Texto proporcionado:
«Las mujeres republicanas eran peladas al cero, paseadas con aceite de ricino en el cuerpo, y obligadas a rezar bajo amenaza…»
El nacionalcatolicismo no fue solo una doctrina religiosa: fue el alma del franquismo, su cómplice más devoto. Desde los púlpitos hasta las escuelas, pasando por las cárceles y los cementerios, la Iglesia bendijo la violencia, reeducó a los vencidos y selló con incienso el pacto entre altar y espada.
España ardía. En 1936, el país se desgarraba por la mitad en una guerra que no solo enfrentó a hermanos, sino que convirtió los púlpitos en trincheras.
En pueblos como Lucena y Montilla, dos localidades del sur de Córdoba, en Andalucia, se dibujó con nitidez el perfil de un fenómeno que pronto impregnaría todo el país: el nacionalcatolicismo. La Iglesia no se limitó a bendecir la contienda; fue parte activa, aliada entusiasta del franquismo, y su voz, tan potente como las armas, ayudó a construir el relato de una “guerra santa” contra los “sin Dios”.

Actividad:
Según el texto sobre el nacionalcatolicismo, ¿en qué dos localidades del sur de Córdoba se dibujó con nitidez el perfil de este fenómeno?

Datos proporcionados:
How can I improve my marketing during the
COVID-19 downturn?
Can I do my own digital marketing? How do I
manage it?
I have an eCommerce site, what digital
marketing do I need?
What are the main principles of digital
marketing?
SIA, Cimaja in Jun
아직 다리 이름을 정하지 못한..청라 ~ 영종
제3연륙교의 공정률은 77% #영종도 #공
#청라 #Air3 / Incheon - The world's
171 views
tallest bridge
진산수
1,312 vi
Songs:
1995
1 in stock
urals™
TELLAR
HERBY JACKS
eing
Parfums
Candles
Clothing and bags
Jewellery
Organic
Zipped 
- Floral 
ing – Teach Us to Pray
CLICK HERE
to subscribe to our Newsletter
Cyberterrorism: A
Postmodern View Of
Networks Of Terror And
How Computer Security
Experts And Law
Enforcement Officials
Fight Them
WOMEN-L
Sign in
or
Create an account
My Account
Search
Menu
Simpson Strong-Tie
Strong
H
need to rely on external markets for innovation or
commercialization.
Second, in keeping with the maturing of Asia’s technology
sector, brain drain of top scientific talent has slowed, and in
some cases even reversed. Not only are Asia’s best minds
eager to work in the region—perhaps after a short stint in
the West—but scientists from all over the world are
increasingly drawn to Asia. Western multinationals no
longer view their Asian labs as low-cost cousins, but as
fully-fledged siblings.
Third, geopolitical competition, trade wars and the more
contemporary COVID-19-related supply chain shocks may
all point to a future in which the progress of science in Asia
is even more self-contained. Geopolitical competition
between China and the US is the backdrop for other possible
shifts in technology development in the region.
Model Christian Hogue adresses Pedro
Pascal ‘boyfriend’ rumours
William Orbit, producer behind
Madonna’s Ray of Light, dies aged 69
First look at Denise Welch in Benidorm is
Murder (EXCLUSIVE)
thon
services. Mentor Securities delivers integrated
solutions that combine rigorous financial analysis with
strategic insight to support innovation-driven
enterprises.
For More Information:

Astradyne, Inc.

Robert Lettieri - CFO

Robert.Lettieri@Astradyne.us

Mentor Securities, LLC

Respuesta:
En Lucena y Montilla.